### Text excerpt:
****************

The Fed’s Faustian Bargain: “We’re Experiencing The End-Game Of The Great Debt Super-Cycle”

Echoing many of Jim Grant’s recent fearsGuggenheim Investments’ CIO Scott Minerd fears the consequences of policymakers returning to the same tools employed in the financial crisis as a grand Faustian bargain.

“In Goethe’s 1831 drama Faust, the devil persuades a bankrupt emperor to print and spend vast quantities of paper money as a short-term fix for his country’s fiscal problems. As a consequence, the empire ultimately unravels and descends into chaos. Today, governments that have relied upon quantitative easing (QE) instead of undertaking necessary structural reforms have arguably entered into the grandest Faustian bargain in financial history.

– Scott Minerd “Global CIO Outlook”, August 21, 2012

With the global economy slipping into recession and many economists estimating second-quarter gross domestic product (GDP) growth in the United States will fall by 15 percent or more, the world is being confronted with the worst downturn since the 1930s.

****************

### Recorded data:

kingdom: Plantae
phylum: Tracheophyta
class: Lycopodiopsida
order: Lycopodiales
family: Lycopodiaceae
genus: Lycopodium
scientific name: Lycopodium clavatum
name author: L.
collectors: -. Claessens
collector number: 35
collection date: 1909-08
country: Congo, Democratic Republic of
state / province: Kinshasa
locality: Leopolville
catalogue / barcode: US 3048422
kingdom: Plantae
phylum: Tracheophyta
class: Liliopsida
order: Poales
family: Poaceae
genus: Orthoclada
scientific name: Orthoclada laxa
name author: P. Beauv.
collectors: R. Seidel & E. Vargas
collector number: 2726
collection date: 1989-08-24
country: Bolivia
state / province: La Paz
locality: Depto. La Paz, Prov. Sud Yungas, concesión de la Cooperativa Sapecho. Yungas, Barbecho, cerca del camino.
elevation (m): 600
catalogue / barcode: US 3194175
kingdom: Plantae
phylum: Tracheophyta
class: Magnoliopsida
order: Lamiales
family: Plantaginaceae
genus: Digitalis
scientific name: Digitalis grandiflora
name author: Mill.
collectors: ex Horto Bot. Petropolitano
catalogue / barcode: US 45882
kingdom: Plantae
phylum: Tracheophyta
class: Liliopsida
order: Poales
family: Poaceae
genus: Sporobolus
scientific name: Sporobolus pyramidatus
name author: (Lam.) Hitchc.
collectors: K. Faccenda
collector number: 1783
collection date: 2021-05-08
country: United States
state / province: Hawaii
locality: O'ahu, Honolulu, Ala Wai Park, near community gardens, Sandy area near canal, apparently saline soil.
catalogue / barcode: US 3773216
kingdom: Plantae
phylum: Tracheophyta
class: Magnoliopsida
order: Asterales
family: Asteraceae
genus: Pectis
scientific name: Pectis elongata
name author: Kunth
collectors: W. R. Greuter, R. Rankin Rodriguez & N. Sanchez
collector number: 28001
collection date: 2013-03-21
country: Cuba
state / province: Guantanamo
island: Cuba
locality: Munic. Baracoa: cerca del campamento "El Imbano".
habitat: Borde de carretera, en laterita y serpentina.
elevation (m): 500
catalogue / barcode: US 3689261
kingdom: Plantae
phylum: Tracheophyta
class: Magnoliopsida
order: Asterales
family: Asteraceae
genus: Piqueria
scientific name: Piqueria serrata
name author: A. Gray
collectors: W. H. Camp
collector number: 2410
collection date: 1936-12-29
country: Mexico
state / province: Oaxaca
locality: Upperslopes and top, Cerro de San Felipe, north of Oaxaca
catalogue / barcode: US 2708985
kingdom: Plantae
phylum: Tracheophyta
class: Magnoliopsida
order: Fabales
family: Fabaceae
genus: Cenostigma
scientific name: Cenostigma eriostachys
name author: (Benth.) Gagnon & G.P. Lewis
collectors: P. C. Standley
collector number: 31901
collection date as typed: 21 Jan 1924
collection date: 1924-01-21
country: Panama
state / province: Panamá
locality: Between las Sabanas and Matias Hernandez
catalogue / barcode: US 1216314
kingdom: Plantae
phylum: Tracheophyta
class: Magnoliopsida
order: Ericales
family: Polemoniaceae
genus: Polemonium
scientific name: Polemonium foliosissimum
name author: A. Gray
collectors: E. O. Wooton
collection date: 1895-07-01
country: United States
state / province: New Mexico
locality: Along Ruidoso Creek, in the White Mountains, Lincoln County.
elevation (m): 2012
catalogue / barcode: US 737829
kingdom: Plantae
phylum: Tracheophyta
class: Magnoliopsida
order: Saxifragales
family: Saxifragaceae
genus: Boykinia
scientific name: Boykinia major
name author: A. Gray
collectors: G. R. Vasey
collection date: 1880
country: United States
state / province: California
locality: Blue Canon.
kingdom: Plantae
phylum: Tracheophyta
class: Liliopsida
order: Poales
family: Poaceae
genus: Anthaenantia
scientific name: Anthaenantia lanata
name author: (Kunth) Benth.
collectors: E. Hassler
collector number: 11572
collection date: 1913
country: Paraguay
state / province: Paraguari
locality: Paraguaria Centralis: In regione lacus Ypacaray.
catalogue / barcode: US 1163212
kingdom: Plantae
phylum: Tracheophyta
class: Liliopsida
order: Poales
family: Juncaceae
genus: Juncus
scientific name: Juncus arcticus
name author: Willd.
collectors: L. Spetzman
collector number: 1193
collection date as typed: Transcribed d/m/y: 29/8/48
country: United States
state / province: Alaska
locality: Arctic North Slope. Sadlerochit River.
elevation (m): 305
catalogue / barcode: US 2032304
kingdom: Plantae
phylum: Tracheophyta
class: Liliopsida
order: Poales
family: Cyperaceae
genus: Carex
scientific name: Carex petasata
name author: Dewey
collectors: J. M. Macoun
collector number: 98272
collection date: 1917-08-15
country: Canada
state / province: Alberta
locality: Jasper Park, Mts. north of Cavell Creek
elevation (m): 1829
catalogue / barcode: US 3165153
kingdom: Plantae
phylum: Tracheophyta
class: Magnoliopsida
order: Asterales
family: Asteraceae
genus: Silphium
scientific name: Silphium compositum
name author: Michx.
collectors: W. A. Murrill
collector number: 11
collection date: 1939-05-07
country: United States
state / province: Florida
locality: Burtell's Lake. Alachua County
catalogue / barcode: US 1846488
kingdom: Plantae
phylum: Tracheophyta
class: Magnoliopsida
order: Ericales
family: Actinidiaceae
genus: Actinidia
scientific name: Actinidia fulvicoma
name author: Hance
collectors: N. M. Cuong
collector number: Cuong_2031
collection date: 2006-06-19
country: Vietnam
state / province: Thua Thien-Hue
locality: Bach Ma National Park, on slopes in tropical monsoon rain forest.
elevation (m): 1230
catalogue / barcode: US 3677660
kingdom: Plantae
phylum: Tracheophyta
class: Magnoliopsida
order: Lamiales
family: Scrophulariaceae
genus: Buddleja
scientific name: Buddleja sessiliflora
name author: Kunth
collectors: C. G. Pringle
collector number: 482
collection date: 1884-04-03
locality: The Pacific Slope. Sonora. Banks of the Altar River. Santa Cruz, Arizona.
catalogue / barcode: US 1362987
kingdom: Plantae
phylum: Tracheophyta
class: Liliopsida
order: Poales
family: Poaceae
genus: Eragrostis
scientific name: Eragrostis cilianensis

****************

### Required tasks:
1. Decide whether each statement below agrees with the excerpt on the Fed's Faustian bargain, answering yes or no and quoting the deciding words of the excerpt. (a) In Goethe's drama, the devil persuades an emperor to print and spend paper money. (b) In the drama, the emperor's empire recovers and prospers. (c) The excerpt says the world faces the worst downturn since the 1930s.
2. Carry the excerpt on the Fed's Faustian bargain forward past its last sentence.

### Exercise results:
1.
(a) Yes: "the devil persuades a bankrupt emperor to print and spend vast quantities of paper money"
(b) No: "the empire ultimately unravels and descends into chaos"
(c) Yes: "the world is being confronted with the worst downturn since the 1930s"

2.
In the post-Keynesian era, the standard policy solution to a business cycle downturn has been for governments to temporarily offset any decline in demand with increased fiscal stimulus and easy money. This prescription has provided for smaller and less frequent slowdowns. The ultimate consequence is that businesses and households have been carrying larger debt loads and smaller cash reserves, confident that policymakers will restrain the severity of the consequences created by any shock to the economy.

This process of accumulating larger debt balances after each successive downturn is often referred to as the great debt super cycle. Over the past decades, the successful use of Keynesian stabilization policies has increasingly raised the confidence of investors and creditors alike that government can successfully truncate the downside of any recession.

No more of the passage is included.